La question cruciale, cependant, est de savoir si la baisse d'efficacité observée dans les données du critère principal s'applique également à l'efficacité du vaccin contre la maladie grave. Malheureusement, la nouvelle préimpression de Pfizer ne rapporte pas les résultats d'une manière qui permette d'évaluer cette question.
Approbation imminente sans transparence des données, ni même une réunion du comité consultatif ?
En décembre dernier, avec des données limitées, la FDA a accordé au vaccin de Pfizer une EUA, permettant l'accès à tous les Etatsuniens qui le souhaitaient. Elle a envoyé un message clair : la FDA pouvait à la fois répondre à l'énorme demande de vaccins sans faire de compromis sur la science. Une "approbation complète" pourrait rester une barre élevée.
Mais voilà, la FDA serait sur le point d'accorder une autorisation de mise sur le marché 13 mois après le début de l'essai pivot de deux ans qui est toujours en cours, sans qu'aucune donnée ne soit communiquée après le 13 mars 2021, avec une efficacité incertaine après six mois en raison de la levée de l'insu, des preuves d'une protection décroissante quelle que soit le variant Delta, et des rapports limités sur les données de sécurité. (La préimpression rapporte que "la diminution de l'appétit, la léthargie, l'asthénie, le malaise, les sueurs nocturnes et l'hyperhidrose étaient de nouveaux effets indésirables attribuables à BNT162b2 qui n'avaient pas été identifiés dans les rapports précédents", mais ne fournit aucun tableau de données montrant la fréquence de ces effets indésirables ou d'autres).
Le fait que la FDA déclare maintenant qu'elle ne convoquera pas son comité consultatif pour discuter des données avant d'approuver le vaccin de Pfizer n'arrange rien. (En août dernier, pour faire face à l'hésitation des vaccins, l'agence s'était "engagée à utiliser un comité consultatif composé d'experts indépendants pour garantir que les délibérations sur l'autorisation ou l'homologation soient transparentes pour le public").

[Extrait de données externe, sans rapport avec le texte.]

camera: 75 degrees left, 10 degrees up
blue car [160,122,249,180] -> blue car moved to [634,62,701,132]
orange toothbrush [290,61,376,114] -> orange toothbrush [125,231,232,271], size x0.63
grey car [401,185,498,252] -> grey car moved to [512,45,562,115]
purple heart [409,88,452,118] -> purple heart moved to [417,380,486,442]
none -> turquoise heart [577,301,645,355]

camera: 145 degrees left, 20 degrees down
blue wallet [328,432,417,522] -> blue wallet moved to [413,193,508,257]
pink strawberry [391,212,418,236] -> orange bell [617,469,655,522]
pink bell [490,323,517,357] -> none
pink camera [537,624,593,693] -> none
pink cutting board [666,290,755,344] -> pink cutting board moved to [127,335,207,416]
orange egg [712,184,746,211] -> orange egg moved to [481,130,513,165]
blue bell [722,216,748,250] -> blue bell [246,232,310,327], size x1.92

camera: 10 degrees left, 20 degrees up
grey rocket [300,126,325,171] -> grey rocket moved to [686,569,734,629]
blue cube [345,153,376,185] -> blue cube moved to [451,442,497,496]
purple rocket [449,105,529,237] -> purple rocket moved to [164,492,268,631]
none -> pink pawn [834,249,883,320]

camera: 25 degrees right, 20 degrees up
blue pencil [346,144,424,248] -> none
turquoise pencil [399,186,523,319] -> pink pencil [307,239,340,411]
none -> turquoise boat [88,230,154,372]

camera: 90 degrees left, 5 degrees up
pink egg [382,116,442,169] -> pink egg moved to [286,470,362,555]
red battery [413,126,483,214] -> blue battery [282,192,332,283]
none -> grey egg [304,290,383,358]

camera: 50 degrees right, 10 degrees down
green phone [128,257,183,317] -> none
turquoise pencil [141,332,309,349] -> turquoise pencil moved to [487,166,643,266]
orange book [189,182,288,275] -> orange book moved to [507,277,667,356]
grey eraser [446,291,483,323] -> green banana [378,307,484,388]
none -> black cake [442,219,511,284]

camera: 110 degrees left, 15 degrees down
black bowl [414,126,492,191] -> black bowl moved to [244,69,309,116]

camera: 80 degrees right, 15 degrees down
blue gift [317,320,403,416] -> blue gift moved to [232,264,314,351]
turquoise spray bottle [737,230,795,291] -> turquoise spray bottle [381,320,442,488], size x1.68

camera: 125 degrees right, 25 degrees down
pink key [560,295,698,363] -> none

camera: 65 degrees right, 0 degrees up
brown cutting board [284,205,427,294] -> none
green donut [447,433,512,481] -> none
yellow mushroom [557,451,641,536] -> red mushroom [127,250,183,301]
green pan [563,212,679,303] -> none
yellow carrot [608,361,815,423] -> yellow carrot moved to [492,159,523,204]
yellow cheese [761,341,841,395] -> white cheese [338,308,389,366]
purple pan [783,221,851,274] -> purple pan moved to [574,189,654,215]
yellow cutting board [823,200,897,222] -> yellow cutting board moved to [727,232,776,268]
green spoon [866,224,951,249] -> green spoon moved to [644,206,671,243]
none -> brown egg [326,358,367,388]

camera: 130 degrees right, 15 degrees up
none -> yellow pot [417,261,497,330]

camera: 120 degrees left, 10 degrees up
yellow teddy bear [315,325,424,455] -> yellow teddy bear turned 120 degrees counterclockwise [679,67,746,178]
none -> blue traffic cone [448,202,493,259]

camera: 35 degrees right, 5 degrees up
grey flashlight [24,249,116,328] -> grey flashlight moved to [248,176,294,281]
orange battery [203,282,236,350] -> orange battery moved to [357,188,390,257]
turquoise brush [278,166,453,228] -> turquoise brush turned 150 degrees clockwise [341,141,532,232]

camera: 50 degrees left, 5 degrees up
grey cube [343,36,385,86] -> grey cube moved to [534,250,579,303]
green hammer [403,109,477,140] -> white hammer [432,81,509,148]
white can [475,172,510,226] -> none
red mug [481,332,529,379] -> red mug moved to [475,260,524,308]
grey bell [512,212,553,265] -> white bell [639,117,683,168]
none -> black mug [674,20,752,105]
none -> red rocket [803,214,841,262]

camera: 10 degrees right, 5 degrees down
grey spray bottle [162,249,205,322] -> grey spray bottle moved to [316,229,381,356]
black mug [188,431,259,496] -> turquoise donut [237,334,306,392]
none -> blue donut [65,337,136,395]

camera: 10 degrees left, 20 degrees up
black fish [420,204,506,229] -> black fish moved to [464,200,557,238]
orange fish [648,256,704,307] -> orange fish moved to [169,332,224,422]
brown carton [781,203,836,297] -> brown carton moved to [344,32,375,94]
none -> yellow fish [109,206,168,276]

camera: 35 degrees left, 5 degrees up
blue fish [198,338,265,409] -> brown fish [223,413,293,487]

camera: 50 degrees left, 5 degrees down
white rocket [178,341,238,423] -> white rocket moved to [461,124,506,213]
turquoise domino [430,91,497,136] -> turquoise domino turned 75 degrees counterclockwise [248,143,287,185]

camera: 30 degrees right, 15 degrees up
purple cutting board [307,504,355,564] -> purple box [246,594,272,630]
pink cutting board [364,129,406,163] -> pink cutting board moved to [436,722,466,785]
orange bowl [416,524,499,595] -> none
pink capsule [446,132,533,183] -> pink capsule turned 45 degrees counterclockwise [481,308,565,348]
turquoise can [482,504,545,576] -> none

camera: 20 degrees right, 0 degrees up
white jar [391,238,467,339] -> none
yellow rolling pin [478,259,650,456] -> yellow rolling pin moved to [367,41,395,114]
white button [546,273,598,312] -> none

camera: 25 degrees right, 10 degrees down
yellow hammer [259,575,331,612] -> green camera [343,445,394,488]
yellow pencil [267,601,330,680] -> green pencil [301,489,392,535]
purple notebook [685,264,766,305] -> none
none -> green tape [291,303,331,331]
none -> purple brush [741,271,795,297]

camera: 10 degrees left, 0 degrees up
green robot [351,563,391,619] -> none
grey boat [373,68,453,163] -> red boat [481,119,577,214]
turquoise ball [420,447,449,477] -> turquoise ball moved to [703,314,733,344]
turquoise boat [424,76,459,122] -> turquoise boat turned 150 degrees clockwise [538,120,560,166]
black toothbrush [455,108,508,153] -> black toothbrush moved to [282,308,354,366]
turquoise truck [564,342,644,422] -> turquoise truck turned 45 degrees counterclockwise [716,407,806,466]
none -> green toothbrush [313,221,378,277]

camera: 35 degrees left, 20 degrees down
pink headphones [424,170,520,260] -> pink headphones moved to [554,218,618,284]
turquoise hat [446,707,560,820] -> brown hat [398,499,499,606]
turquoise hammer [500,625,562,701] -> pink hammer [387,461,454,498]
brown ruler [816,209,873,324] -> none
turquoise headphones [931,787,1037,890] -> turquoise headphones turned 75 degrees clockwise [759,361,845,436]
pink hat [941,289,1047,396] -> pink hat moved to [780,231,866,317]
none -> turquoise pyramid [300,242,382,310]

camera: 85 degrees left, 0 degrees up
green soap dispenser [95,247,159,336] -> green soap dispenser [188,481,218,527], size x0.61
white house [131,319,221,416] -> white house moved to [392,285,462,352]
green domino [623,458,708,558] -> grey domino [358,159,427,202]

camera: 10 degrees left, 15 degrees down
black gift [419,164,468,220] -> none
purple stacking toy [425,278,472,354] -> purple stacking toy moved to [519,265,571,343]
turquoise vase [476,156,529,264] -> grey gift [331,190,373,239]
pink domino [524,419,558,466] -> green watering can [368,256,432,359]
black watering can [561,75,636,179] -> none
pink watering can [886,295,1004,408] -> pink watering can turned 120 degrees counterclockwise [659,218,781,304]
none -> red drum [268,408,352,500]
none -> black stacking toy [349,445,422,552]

Avant la publication de ce document, mon point de vue, ainsi que celui d'un groupe d'environ 30 cliniciens, scientifiques et défenseurs des patients, était qu'il y avait tout simplement trop de questions ouvertes sur tous les vaccins contre la Covid-19 pour soutenir leur approbation cette année. Le document préliminaire n'a malheureusement abordé que très peu de ces questions et en a soulevé de nouvelles.
Je réitère notre appel : "Il n'y a aucune raison légitime de se hâter d'accorder une licence pour un vaccin contre le coronavirus".
La FDA devrait exiger que les entreprises réalisent le suivi de deux ans, comme prévu initialement (même sans groupe placebo, on peut encore apprendre beaucoup sur la sécurité). Elle devrait exiger des études adéquates et contrôlées sur les résultats des patients dans la population désormais importante de personnes qui se sont remises de la covid. Et les régulateurs devraient renforcer la confiance du public en veillant à ce que chacun puisse accéder aux données sous-jacentes.
Peter Doshi, rédacteur en chef, The BMJ.
Intérêts concurrents : J'ai participé à l'organisation de la Coalition Advocating for Adequately Licensed Medicines (CAALM), qui a officiellement demandé à la FDA de s'abstenir d'approuver complètement tout vaccin contre la covid-19 cette année (dossier FDA-2021-P-0786). Une liste complète des intérêts concurrents est disponible ici.
Provenance : commandité ; révisé par des pairs externes.
Note de bas de page : les calculs dans cet article sont les suivants. "Environ 1 mois" après le mois 4 est basé sur la dernière ligne de la Fig 2 dans le preprint : 1030/12670*12 = 0,98 mois (groupe vacciné) et 895/11802*12 = 0,91 mois (groupe placebo). "53%" est basé sur la figure 2 : (12670+11802)/(23040+23037). "4,4 mois" est basé sur la moyenne de 8412/22505*12 = 4,5 (vaccin) et 8124/22434*12 = 4,3 (placebo) dans la figure 2.